Several months into the routine, her boss died from a heart attack, she moved away in order to live close to a summit named Bitch Mountain, New York—for what she referred to as “obvious reasons”—and Mateo grew tired enough of his job to just quit. And in all that time, after all those romcom movie moments, there was one very specific thing that didn’t happen. Not once did the two of them have sex. He would have remembered that. “Eseosie is your mother?”
“She was, yes,” Kivi answered.
“Eseosie Bristol,” Mateo confirmed.
“Literally the one and only.”
“Shock Bristol was your mother?” Mateo asked, using a nickname of hers he had never quite figured out.
“That’s right.”
“I can’t be your father then. Not that I’ve met any other Bristol anyway, but it simply can’t be me. She and I...”
“Were never intimate?” Kivi finished, clearly not afraid to discuss sex with a man she believed to be her father.
“We weren’t...no.”
“I know. She’s told me the names of every single person she’s ever been with. Yes, I am aware of how strange my childhood was. But believe me when I tell you that I know for a fact you didn’t make the list. I don’t understand either, but that doctor guy told us that he ran a DNA test.”
“Doctor Sarka?” Leona asked.
“Yeah, that was it,” Kivi replied.
“Gilbert,” Leona began, “do you have any way of contacting him?”
“I have a pager,” Horace piped up instead. “I’ll go look for it.” He started running off, but then stopped. He either realized that the moment did not require urgency...or running reminded him of his late husband, Serkan.
“Thanks,” Leona called out to him.
Mateo looked at her with his sad puppy dog eyes.
She looked back. “Stop freaking out. We’re still getting married. What kind of person do you think I am?”

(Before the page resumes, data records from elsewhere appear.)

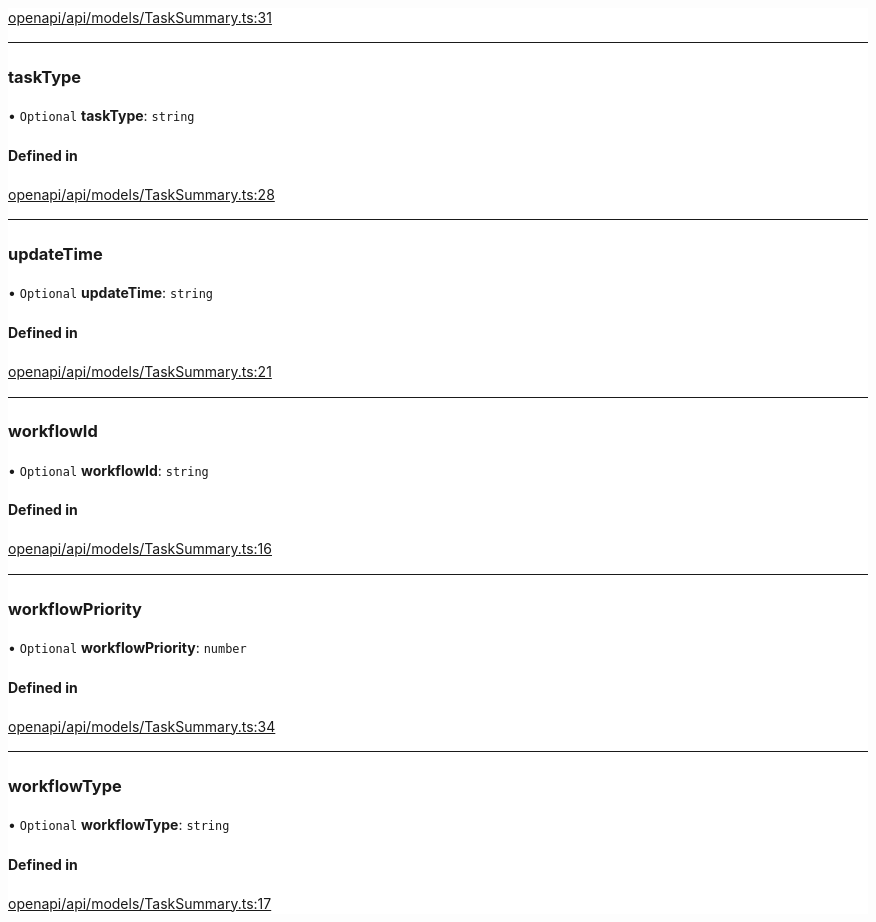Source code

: [openapi/api/models/TaskSummary.ts:31](https://github.com/swift-conductor/conductor-client-typescript/blob/9866b7c/openapi/api/models/TaskSummary.ts#L31)

___

### taskType

• `Optional` **taskType**: `string`

#### Defined in

[openapi/api/models/TaskSummary.ts:28](https://github.com/swift-conductor/conductor-client-typescript/blob/9866b7c/openapi/api/models/TaskSummary.ts#L28)

___

### updateTime

• `Optional` **updateTime**: `string`

#### Defined in

[openapi/api/models/TaskSummary.ts:21](https://github.com/swift-conductor/conductor-client-typescript/blob/9866b7c/openapi/api/models/TaskSummary.ts#L21)

___

### workflowId

• `Optional` **workflowId**: `string`

#### Defined in

[openapi/api/models/TaskSummary.ts:16](https://github.com/swift-conductor/conductor-client-typescript/blob/9866b7c/openapi/api/models/TaskSummary.ts#L16)

___

### workflowPriority

• `Optional` **workflowPriority**: `number`

#### Defined in

[openapi/api/models/TaskSummary.ts:34](https://github.com/swift-conductor/conductor-client-typescript/blob/9866b7c/openapi/api/models/TaskSummary.ts#L34)

___

### workflowType

• `Optional` **workflowType**: `string`

#### Defined in

[openapi/api/models/TaskSummary.ts:17](https://github.com/swift-conductor/conductor-client-typescript/blob/9866b7c/openapi/api/models/TaskSummary.ts#L17)
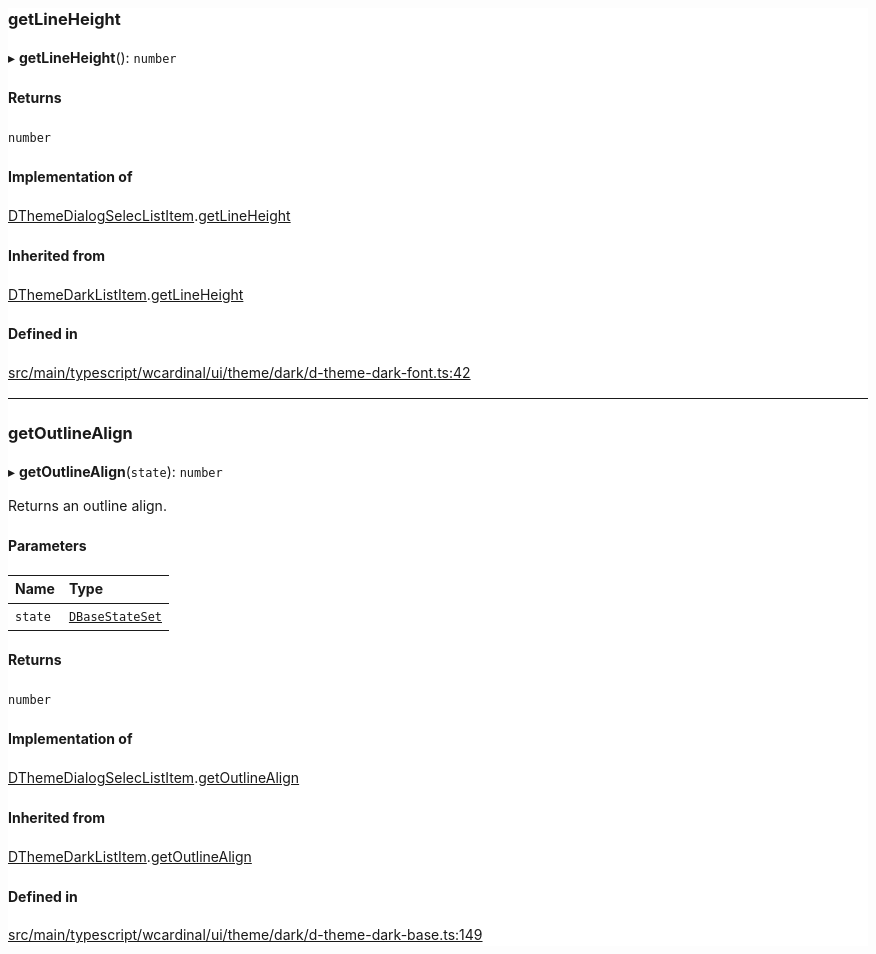 ### getLineHeight

▸ **getLineHeight**(): `number`

#### Returns

`number`

#### Implementation of

[DThemeDialogSelecListItem](../interfaces/DThemeDialogSelecListItem.md).[getLineHeight](../interfaces/DThemeDialogSelecListItem.md#getlineheight)

#### Inherited from

[DThemeDarkListItem](DThemeDarkListItem.md).[getLineHeight](DThemeDarkListItem.md#getlineheight)

#### Defined in

[src/main/typescript/wcardinal/ui/theme/dark/d-theme-dark-font.ts:42](https://github.com/winter-cardinal/winter-cardinal-ui/blob/v0.154.0/src/main/typescript/wcardinal/ui/theme/dark/d-theme-dark-font.ts#L42)

___

### getOutlineAlign

▸ **getOutlineAlign**(`state`): `number`

Returns an outline align.

#### Parameters

| Name | Type |
| :------ | :------ |
| `state` | [`DBaseStateSet`](../interfaces/DBaseStateSet.md) |

#### Returns

`number`

#### Implementation of

[DThemeDialogSelecListItem](../interfaces/DThemeDialogSelecListItem.md).[getOutlineAlign](../interfaces/DThemeDialogSelecListItem.md#getoutlinealign)

#### Inherited from

[DThemeDarkListItem](DThemeDarkListItem.md).[getOutlineAlign](DThemeDarkListItem.md#getoutlinealign)

#### Defined in

[src/main/typescript/wcardinal/ui/theme/dark/d-theme-dark-base.ts:149](https://github.com/winter-cardinal/winter-cardinal-ui/blob/v0.154.0/src/main/typescript/wcardinal/ui/theme/dark/d-theme-dark-base.ts#L149)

A few hours later, salmon doctor, Baxter Sarka teleported to them and confirmed that Kivi Bristol was indeed Mateo’s daughter. It was just that no one knew how. If she had been conceived in an alternate reality, how would she be here now? Mateo wasn’t even ever born in this timeline. There were other forces at play, and Mateo couldn’t be sure whether that was good, or bad. The debate was not able to last past the day, though. When Mateo woke up the next day in 2109, he was in an incredibly rustic cabin, complete with no running water, heat, or power. He stepped out of this sort of door thing and looked around. The beach and treeline looked familiar, this was definitely Tribulation Island, but everything else was gone. None of the buildings that The Constructor, Baudin had built for them were anywhere to be found. He started asking people what was going on, but no one knew what the hell he was talking about. They had no memory of anyone named Baudin, nor of these supposed buildings. Something was wrong.